User-supplied query string with full detail for debugging. This string can be modified for internal use.

26

error_cursor_pos

int

The cursor index into the query string

27

func_name

text

The function in which this message is generated

28

file_name

text

The internal code file where the message originated

29

file_line

int

The line of the code file where the message originated

30

stack_trace

text

Stack trace text associated with this message

Greenplum provides a utility called gplogfilter that can be used to search through a Greenplum Database log file for entries matching the specified criteria. By default, this utility searches through the Greenplum master log file in the default logging location. For example, to display the last three lines of the master log file:
$ gplogfilter -n 3
You can also use gplogfilter to search through all segment log files at once by running it through the gpssh utility. For example, to display the last three lines of each segment log file:
$ gpssh -f seg_host_file
  => source /usr/local/greenplum-db/greenplum_path.sh
  => gplogfilter -n 3 /gpdata/gp*/pg_log/gpdb*.csv

The following are the Greenplum security-related audit (or logging) server configuration parameters that are set in the postgresql.conf configuration file:

Field Name

Value Range

Default

Description

log_connections

Boolean

off

This outputs a line to the server log detailing each successful connection. Some client programs, like psql, attempt to connect twice while determining if a password is required, so duplicate “connection received” messages do not always indicate a problem.

log_disconnections

Boolean

off

This outputs a line in the server log at termination of a client session, and includes the duration of the session.

log_statement

NONE

DDL

MOD

ALL

ALL

Controls which SQL statements are logged. DDL logs all data definition commands like CREATE, ALTER, and DROP commands. MOD logs all DDL statements, plus INSERT, UPDATE, DELETE, TRUNCATE, and COPY FROM. PREPARE and EXPLAIN ANALYZE statements are also logged if their contained command is of an appropriate type.

log_hostname

Boolean

off

By default, connection log messages only show the IP address of the connecting host. Turning on this option causes logging of the host name as well. Note that depending on your host name resolution setup this might impose a non-negligible performance penalty.

log_duration

Boolean

off

Causes the duration of every completed statement which satisfies log_statement to be logged.

log_error_verbosity

TERSE

DEFAULT

VERBOSE

DEFAULT

Controls the amount of detail written in the server log for each message that is logged.
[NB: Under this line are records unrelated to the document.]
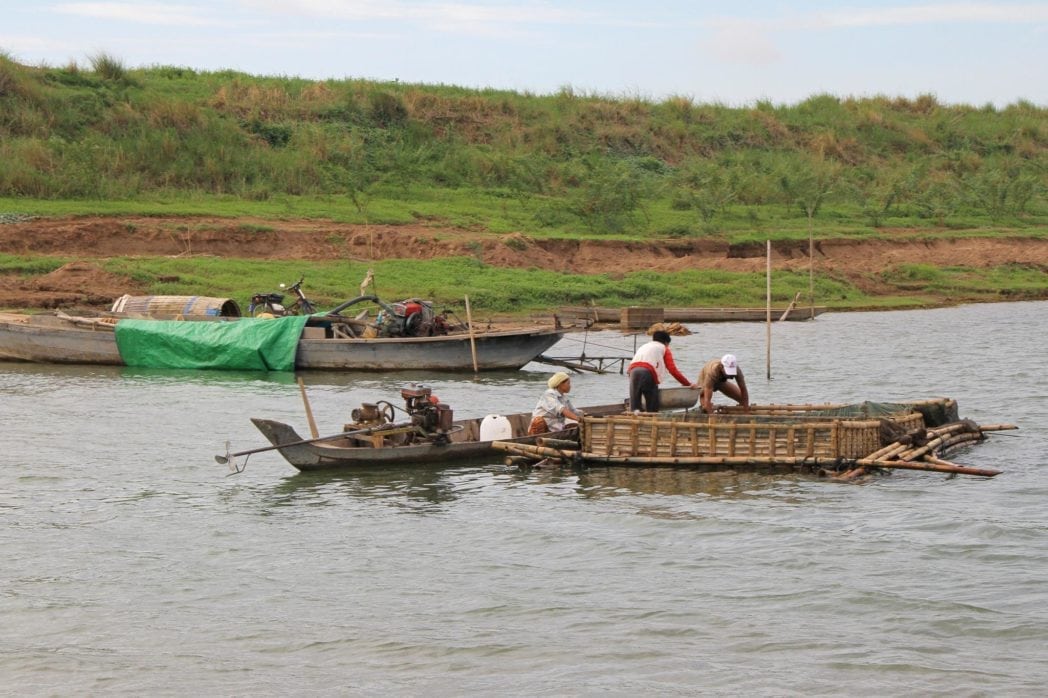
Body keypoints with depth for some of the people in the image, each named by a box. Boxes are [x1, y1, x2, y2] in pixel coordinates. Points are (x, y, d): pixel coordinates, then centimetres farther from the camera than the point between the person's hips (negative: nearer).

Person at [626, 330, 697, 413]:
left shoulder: (643, 347, 37)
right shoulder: (664, 349, 23)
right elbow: (673, 370, 11)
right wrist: (688, 384, 17)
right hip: (648, 372, -4)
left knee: (635, 407, 0)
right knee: (652, 409, -1)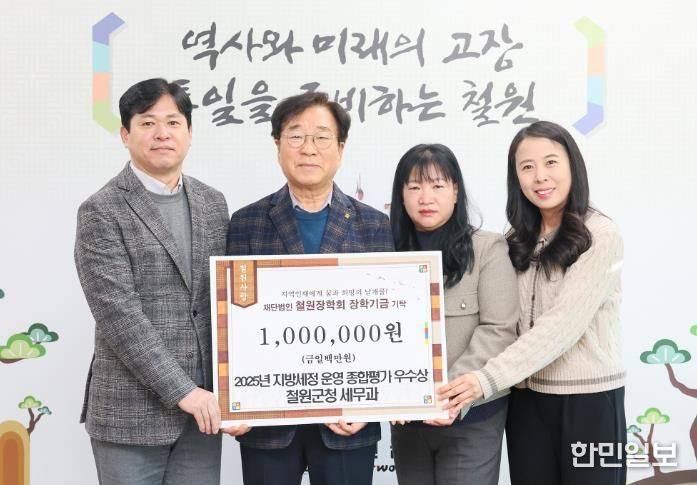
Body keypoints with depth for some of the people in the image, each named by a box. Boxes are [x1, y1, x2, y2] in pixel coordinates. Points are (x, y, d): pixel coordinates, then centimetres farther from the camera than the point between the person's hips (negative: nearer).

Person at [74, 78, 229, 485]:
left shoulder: (213, 203, 9)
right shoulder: (102, 213, -7)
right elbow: (119, 315, -14)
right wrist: (182, 391, -17)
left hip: (204, 407, 5)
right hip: (133, 412, -4)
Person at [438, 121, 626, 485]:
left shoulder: (600, 235, -11)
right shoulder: (518, 240, 8)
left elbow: (564, 323, -20)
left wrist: (489, 378, -26)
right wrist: (472, 380, -13)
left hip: (589, 400, -5)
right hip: (526, 400, 5)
log_min_duration_statement

number of milliseconds, 0, -1

-1

Logs the statement and its duration on a single log line if its duration is greater than or equal to the specified number of milliseconds. Setting this to 0 will print all statements and their durations. -1 disables the feature. For example, if you set it to 250 then all SQL statements that run 250ms or longer will be logged. Enabling this option can be useful in tracking down unoptimized queries in your applications.

log_min_messages

DEBUG5

DEBUG4

DEBUG3

DEBUG2

DEBUG1

INFO

NOTICE

WARNING

ERROR

LOG

FATAL

PANIC

NOTICE

Controls which message levels are written to the server log. Each level includes all the levels that follow it. The later the level, the fewer messages are sent to the log.

log_rotation_age

Any valid time expression (number and unit)

1d

Determines the maximum lifetime of an individual log file. After this time has elapsed, a new log file will be created. Set to zero to disable time-based creation of new log files.

log_statement_stats

Boolean

off

For each query, write total performance statistics of the query parser, planner, and executor to the server log. This is a crude profiling instrument.

log_truncate_on_rotation

Boolean

off

Truncates (overwrites), rather than appends to, any existing log file of the same name. Truncation will occur only when a new file is being opened due to time-based rotation. For example, using this setting in combination with a log_filename such as gpseg#-%H.log would result in generating twenty-four hourly log files and then cyclically overwriting them. When off, pre-existing files will be appended to in all cases.